In market discussions and among active debt investors, the bond was being valued much lower, somewhere closer to ₹700.
But when Rajesh checked the bond page on NSE, the displayed value still appeared around ₹1,000 for some time.
Naturally, he assumed the investment was still relatively stable.
Because the exchange page continued showing older bond data, Rajesh did not realise how much market sentiment had changed.
He kept holding the investment, believing the bond was still closer to its original value. Only later did he understand that the actual market value and tradable price perception had already fallen sharply.
Now, this does not mean that the National Stock Exchange of India intentionally publishes incorrect data.
In many debt securities, updates may appear delayed because trading activity itself is limited and price discovery happens slowly.
Still, situations like these show why investors should never rely completely on a single displayed number while investing in bonds.
Why Bond Data on NSE May Sometimes Look Outdated?
Many retail investors compare bond prices with stock prices, but both markets work very differently.
Stocks trade continuously throughout the day. Bonds often do not.

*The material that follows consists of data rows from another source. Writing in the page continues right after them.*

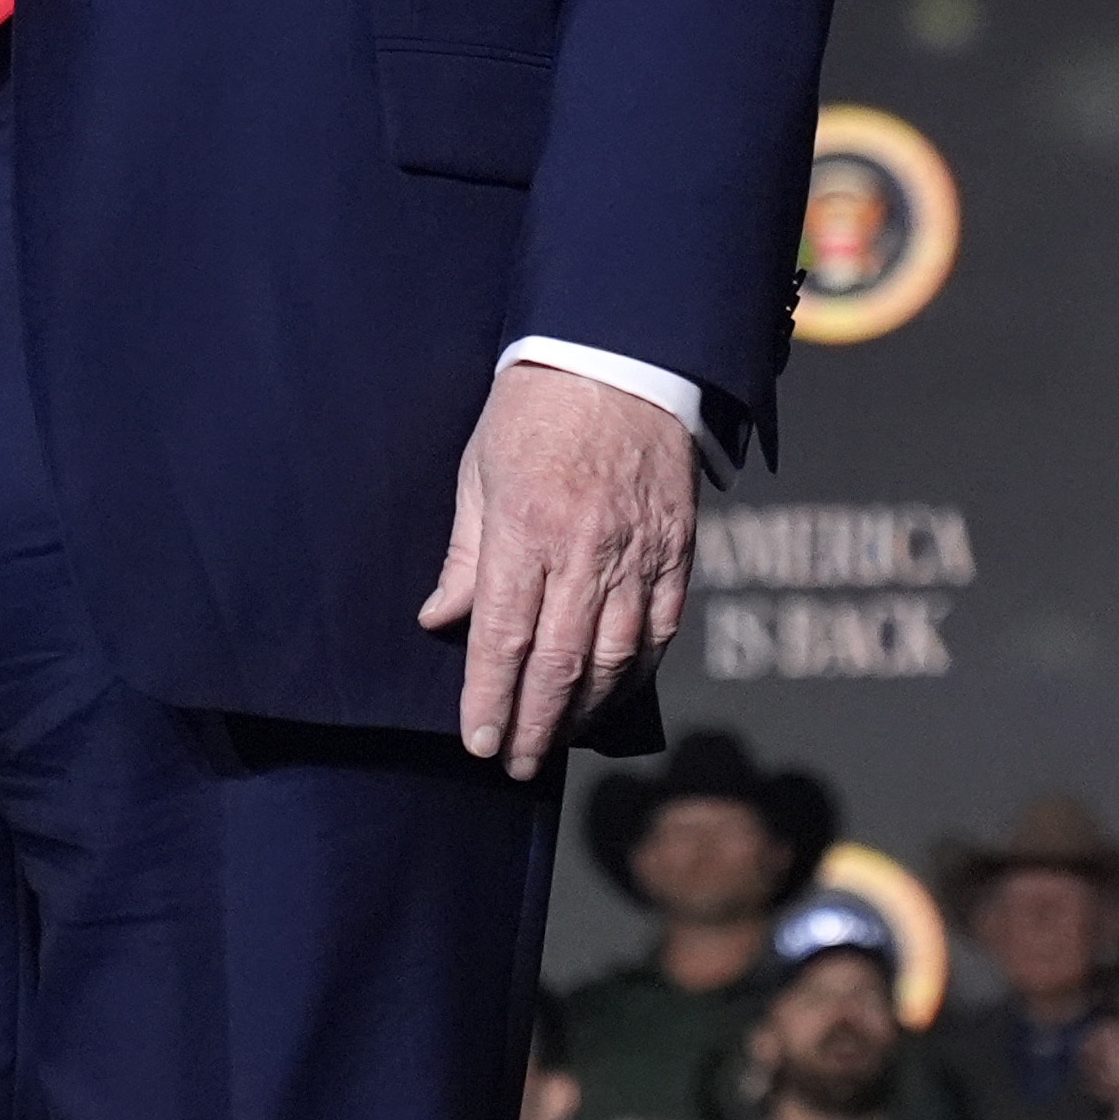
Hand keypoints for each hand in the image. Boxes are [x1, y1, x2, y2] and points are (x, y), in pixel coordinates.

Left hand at [418, 357, 696, 777]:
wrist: (624, 355)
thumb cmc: (536, 408)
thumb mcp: (479, 470)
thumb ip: (465, 552)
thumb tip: (441, 620)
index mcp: (527, 529)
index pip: (504, 638)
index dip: (491, 699)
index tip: (480, 743)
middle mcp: (586, 550)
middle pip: (560, 661)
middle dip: (535, 723)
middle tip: (517, 763)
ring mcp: (638, 551)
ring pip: (616, 655)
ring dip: (586, 708)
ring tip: (559, 737)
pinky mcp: (678, 547)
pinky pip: (663, 626)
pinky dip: (640, 670)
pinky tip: (618, 693)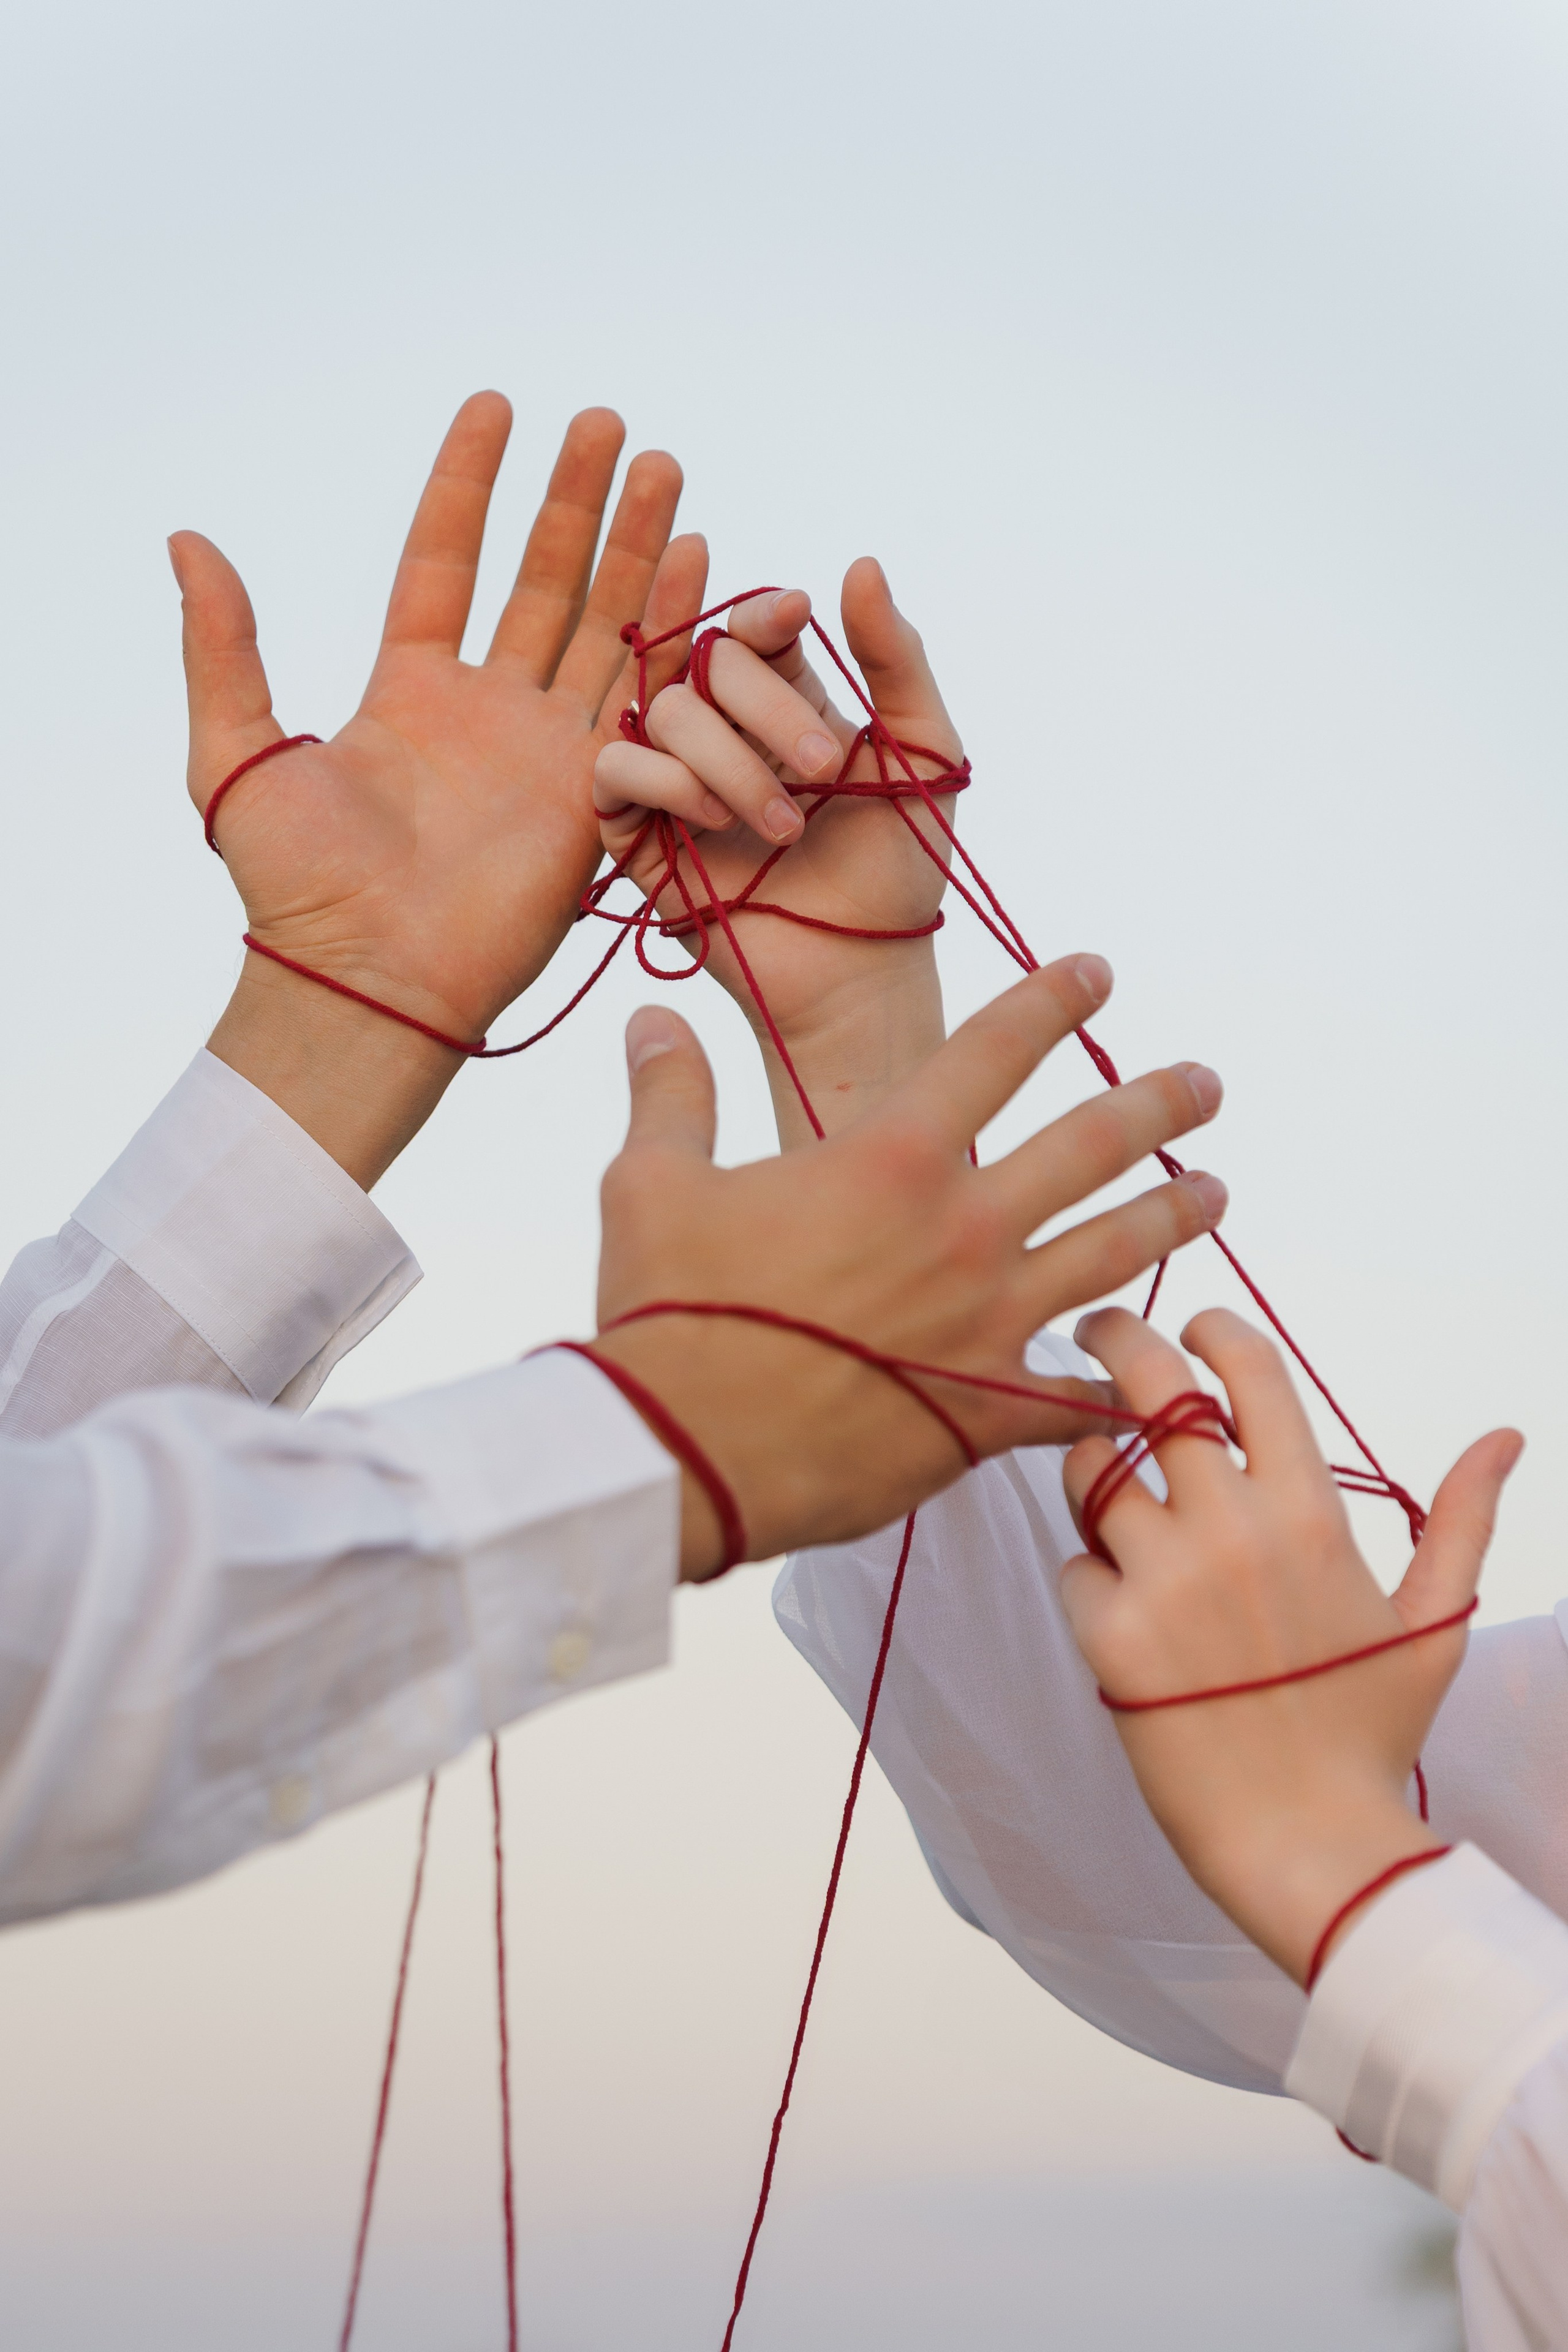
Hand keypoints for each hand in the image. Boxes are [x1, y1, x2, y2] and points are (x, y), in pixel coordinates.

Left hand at [178, 394, 707, 1183]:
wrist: (371, 977)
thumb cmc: (295, 886)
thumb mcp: (235, 754)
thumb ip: (224, 646)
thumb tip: (188, 540)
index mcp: (408, 692)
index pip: (444, 564)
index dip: (468, 487)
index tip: (495, 409)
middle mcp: (486, 712)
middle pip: (541, 583)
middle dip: (575, 502)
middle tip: (605, 424)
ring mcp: (548, 750)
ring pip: (603, 624)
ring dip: (636, 547)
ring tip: (661, 466)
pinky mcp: (598, 793)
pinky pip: (643, 697)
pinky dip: (673, 627)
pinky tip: (697, 556)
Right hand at [587, 955, 1228, 1576]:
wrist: (682, 1453)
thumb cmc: (665, 1313)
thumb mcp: (649, 1183)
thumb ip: (672, 1094)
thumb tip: (652, 1017)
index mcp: (889, 1158)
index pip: (995, 1051)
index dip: (1054, 1001)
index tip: (1098, 972)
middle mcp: (962, 1229)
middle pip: (1093, 1147)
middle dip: (1160, 1103)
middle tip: (1206, 1084)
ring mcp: (989, 1323)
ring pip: (1115, 1253)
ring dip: (1175, 1215)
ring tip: (1217, 1192)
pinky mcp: (990, 1412)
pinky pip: (1084, 1397)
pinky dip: (1125, 1384)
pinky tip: (1157, 1372)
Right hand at [592, 563, 957, 1143]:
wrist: (862, 969)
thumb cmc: (900, 867)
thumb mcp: (923, 751)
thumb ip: (897, 658)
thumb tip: (860, 562)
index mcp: (784, 702)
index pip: (749, 628)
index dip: (761, 611)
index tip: (795, 616)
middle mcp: (721, 731)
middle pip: (704, 661)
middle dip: (766, 707)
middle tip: (827, 770)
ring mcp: (674, 779)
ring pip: (662, 709)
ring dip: (729, 761)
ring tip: (786, 828)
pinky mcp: (635, 834)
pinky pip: (616, 768)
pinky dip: (665, 781)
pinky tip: (712, 822)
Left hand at [1057, 1306, 1523, 1985]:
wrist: (1308, 1845)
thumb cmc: (1368, 1732)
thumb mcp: (1430, 1623)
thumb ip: (1461, 1520)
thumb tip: (1504, 1436)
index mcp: (1310, 1513)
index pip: (1249, 1370)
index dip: (1211, 1329)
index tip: (1190, 1326)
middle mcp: (1232, 1528)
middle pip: (1151, 1385)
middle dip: (1115, 1338)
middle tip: (1097, 1333)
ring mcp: (1165, 1578)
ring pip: (1090, 1472)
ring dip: (1090, 1472)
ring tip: (1110, 1499)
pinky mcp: (1108, 1634)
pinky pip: (1073, 1567)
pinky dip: (1088, 1581)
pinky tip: (1122, 1617)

Certain corporate bonds, perpetual bonds, and listed NCDs may witness very low trading activity. Some may go days without fresh trades.
Because of this, the data visible on the National Stock Exchange of India may continue showing the last available traded value until a fresh transaction happens.
This raises an important question for market participants: Can investors rely completely on NSE bond data when evaluating real-time market value?
Relying solely on these delayed figures without checking recent volume can lead to a mismatched understanding of a bond’s actual current price.
This becomes more noticeable in:
- low-volume bonds,
- stressed debt instruments,
- privately placed securities,
- and illiquid listed NCDs.
In such cases, the displayed value may reflect an older transaction instead of the latest market perception of the bond.
Need Help?
Are you stuck dealing with misleading NSE bond data? It’s stressful, but you don’t have to handle it alone.
We can help you gather your evidence, draft a sharp, factual complaint, and guide you through the entire process, from NSE to SEBI SCORES and beyond.
If you need assistance understanding your case or preparing your complaint properly, you can register with us, and our team will guide you step by step.
Let us help you fight for the resolution you deserve.
Conclusion
You’ve been through a stressful situation due to inaccurate bond data, and you deserve a clear path forward.
You don’t have to accept this as just part of the market.
Your investment decisions were based on the information provided, and you have the right to seek accountability.
Now is the time to take action. Start by compiling your evidence and lodging your formal complaint through the official NSE portal.
If the response doesn’t resolve your concern, escalate it to SEBI SCORES without delay.
Frequently Asked Questions
1. What immediate proof should I gather if the NSE displays incorrect bond or share data?
You must take immediate, timestamped screenshots of the erroneous NSE webpage or terminal data alongside your broker’s contract notes.
Additionally, pull the official company disclosure or prospectus to serve as cross-verified proof of the actual data.
2. Can I report the NSE’s data errors through the standard SEBI SCORES portal?
Yes, because the NSE is a regulated Market Infrastructure Institution, you can lodge a formal grievance directly against the exchange on the SEBI SCORES portal.
Choose the “Market Infrastructure Institutions” category when filing your complaint to ensure it is routed correctly.
3. What should I do if incorrect NSE data causes me a direct financial loss on my bond trade?
You can file a compensation dispute via the SMART ODR portal or escalate the matter through the NSE’s Investor Service Cell for arbitration.
Keep in mind that while technical glitches are heavily reviewed, standard rules usually exclude claims for purely notional or opportunity losses.